I remember when I first discovered that God/Goddess is a real tangable living energy.  I had read in the Bible that, "those who seek me with all thier heart, mind and soul shall find me". I shut my self off from the world and searched for God dilligently. Every moment I was woke, I studied in and everything that professed to lead me to God. Every woke moment.

 

With the combination of literature, gospel music, church broadcast, I was able to peek into Heaven. The day I saw God face to face, THE LIGHTS IN MY HOUSE WENT OUT!  I called the power company and they had no explination as to the power outage. I began to get afraid.  Something did not want me to know God and attempted to make fear lead me back to the world. Days later, I got in two fights, my daughter was chased and shot, she was 11, and thank GOD she is okay. I begin to loose alot. It worked; I was afraid to mess with the God stuff, too painful.

 

 

Lack of love (so I assumed) was the excuse I used to experience all the uglyness of self hatred.

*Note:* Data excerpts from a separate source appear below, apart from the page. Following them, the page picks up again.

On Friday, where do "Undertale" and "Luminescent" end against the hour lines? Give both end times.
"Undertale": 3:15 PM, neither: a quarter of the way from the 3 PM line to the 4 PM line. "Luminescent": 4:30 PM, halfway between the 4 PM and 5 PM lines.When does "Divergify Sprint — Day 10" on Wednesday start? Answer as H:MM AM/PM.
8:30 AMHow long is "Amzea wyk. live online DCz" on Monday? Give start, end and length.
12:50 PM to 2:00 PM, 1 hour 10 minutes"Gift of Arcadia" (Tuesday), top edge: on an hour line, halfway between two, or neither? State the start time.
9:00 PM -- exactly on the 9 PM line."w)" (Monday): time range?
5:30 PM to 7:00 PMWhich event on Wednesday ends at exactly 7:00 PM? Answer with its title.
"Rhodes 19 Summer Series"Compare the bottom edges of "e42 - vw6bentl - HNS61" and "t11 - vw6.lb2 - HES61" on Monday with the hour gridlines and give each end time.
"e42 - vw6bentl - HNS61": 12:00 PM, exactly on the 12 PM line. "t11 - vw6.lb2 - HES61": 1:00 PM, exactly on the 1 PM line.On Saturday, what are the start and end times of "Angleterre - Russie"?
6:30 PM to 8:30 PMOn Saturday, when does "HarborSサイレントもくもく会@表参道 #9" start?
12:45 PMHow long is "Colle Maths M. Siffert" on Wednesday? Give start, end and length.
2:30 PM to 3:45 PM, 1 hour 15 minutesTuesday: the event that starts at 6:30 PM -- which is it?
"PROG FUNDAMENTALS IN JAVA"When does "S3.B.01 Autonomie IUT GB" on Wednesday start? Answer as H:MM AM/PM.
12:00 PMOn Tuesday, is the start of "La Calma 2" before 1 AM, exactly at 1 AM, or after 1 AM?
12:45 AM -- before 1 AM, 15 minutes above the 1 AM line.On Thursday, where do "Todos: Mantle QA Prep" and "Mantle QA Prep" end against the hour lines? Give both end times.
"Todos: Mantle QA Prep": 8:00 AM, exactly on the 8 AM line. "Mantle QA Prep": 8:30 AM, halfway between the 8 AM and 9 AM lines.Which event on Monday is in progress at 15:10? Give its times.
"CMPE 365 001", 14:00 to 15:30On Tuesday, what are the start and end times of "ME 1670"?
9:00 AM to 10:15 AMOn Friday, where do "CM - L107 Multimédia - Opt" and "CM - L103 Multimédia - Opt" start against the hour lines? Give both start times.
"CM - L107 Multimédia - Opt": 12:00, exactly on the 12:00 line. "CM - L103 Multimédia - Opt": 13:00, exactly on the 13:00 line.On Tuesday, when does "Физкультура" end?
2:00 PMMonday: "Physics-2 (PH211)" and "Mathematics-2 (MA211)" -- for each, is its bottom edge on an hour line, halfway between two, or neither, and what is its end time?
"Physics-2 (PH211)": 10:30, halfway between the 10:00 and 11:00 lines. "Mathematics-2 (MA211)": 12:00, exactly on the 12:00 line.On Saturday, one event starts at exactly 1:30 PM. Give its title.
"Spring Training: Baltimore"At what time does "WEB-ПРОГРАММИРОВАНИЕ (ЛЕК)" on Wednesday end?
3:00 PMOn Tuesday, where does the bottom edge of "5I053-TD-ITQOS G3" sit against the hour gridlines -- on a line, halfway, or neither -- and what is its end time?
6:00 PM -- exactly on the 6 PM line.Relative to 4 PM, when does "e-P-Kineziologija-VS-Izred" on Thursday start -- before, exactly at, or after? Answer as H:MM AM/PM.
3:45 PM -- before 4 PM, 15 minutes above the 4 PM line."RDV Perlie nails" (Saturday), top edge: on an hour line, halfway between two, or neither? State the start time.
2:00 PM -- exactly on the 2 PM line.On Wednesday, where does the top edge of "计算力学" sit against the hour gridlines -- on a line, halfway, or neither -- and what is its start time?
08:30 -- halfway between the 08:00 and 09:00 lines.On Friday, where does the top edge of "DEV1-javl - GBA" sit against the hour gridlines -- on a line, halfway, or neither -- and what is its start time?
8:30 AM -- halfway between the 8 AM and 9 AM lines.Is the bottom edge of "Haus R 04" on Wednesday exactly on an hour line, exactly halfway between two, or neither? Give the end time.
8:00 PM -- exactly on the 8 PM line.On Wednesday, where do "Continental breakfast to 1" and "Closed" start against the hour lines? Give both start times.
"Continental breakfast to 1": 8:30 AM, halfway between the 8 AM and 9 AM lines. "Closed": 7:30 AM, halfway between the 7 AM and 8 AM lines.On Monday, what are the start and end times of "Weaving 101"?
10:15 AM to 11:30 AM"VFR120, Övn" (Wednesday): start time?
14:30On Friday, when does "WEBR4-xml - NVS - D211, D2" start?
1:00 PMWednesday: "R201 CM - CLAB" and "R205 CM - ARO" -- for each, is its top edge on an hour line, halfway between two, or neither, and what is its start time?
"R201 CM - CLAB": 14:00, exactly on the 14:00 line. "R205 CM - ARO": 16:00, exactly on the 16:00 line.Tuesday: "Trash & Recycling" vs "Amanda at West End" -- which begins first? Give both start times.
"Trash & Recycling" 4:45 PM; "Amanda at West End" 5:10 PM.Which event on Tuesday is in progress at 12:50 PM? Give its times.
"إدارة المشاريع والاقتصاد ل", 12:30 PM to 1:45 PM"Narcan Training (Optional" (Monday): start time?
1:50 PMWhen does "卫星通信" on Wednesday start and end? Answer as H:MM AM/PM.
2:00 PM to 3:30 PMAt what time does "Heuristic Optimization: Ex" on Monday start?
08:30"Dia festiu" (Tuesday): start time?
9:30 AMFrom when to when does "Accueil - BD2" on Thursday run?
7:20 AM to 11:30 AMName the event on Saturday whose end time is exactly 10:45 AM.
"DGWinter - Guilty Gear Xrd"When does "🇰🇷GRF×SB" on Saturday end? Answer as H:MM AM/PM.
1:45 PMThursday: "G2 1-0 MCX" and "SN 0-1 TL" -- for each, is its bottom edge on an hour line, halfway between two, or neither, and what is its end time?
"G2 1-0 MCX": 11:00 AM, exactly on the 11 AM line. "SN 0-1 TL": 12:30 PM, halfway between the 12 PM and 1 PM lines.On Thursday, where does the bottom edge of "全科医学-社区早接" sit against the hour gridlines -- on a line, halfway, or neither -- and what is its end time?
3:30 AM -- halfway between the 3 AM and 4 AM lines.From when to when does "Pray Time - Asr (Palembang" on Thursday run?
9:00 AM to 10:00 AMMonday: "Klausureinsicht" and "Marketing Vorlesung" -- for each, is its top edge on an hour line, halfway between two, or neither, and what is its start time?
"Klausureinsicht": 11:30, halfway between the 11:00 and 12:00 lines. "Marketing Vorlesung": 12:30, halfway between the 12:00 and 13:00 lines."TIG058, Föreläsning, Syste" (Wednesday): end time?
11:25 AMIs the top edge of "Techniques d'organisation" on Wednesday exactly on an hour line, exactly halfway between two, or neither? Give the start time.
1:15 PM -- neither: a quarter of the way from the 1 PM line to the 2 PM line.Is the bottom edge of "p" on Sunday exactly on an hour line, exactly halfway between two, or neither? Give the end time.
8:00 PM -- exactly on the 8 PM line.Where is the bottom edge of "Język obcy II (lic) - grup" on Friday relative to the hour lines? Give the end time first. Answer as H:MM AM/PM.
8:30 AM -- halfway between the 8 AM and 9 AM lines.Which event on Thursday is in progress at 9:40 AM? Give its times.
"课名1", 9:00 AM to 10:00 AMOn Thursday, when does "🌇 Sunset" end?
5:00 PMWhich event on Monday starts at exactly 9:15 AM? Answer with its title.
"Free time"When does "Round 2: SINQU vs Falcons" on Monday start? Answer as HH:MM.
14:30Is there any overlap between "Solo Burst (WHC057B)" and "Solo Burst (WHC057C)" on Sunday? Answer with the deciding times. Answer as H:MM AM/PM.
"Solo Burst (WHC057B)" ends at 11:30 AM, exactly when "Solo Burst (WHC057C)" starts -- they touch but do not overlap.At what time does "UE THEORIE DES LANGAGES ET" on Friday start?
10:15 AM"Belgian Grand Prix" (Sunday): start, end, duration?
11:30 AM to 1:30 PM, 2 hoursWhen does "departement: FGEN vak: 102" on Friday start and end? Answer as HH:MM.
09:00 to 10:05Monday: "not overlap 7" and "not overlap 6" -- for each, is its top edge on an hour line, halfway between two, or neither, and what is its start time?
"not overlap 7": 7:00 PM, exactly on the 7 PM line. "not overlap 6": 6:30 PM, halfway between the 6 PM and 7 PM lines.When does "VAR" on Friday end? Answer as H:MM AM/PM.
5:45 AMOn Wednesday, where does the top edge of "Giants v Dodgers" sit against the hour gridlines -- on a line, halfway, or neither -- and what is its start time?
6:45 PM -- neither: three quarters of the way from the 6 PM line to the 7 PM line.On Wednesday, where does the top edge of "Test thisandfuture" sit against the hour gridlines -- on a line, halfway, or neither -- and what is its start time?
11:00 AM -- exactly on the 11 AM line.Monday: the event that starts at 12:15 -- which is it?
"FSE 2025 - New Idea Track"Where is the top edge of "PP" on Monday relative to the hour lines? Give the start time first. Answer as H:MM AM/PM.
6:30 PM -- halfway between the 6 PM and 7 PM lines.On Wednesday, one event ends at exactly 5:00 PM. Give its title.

I have saught Love from the time I can remember, along with acceptance. Ive been able to dip my fingers in Love and taste the sweet flavor, it was like getting a sample at Sams or something. Like when I was a little gurl an tasted water from a well; so sweet, fresh and pure.

 

NOW, I have so much Love from my Galactic Family, I HAVE to go out and spread it. When Im full of Love, it spills out. If I attempt to contain the Love, I fell like Im not being fair to the Universe. I feel like Im not being fair to myself. I must Love. I have to Love.

 

Its also a joy to be told that I love you by others and know for a FACT there is not another senister motive behind it. Not for ego sake, not for sexual gratification (so called beauty can be a curse), manipulation, self gratification, ect., not for control but for no other reason than because, they too, are Love. Realize Love is new to me, and love in the romantic sense is yet to be experienced.

 

Alot of times the things I wanna say naturally come out in "language" so I struggle with words at time. I also received that gift in the mide 90's. Language to me means Heavenly Language.  It is as natural to me as breathing.

 

Thanks for bearing me up so that I can bear others up. Thanks for allowing me to be me. That has NEVER happened to me before. Thank you for allowing me to stand before you as Love, bare and naked out of the cloak of flesh,  and not the bad actress the world created. I no longer hold my head down, lookin to the ground because I just could not see myself in Heaven.

 

Thank Osiris for transversing the depts of hell to save my Soul. He (Osiris) reached down in hell and saw me worthy to save. I understand all this now. The Gods are real and generations to come will know and understand this fact for it is a part of my destiny to educate, validate and reinstate TRUTH.

 

Even though I have billions of reasons to quench my Love, I cannot. For, all those things got me to the place I AM now, right here in Heaven where I belong. Yes, Nageeta quit the acting business for good.

 

Love Nageeta

 

 

"theres nothing better than love, what in the world could you ever be thinkin of; its better by far, so let yourself reach for that star, and g n matter how far to the one you love (ME, ITS ME I LOVE thereby  loving YOU)."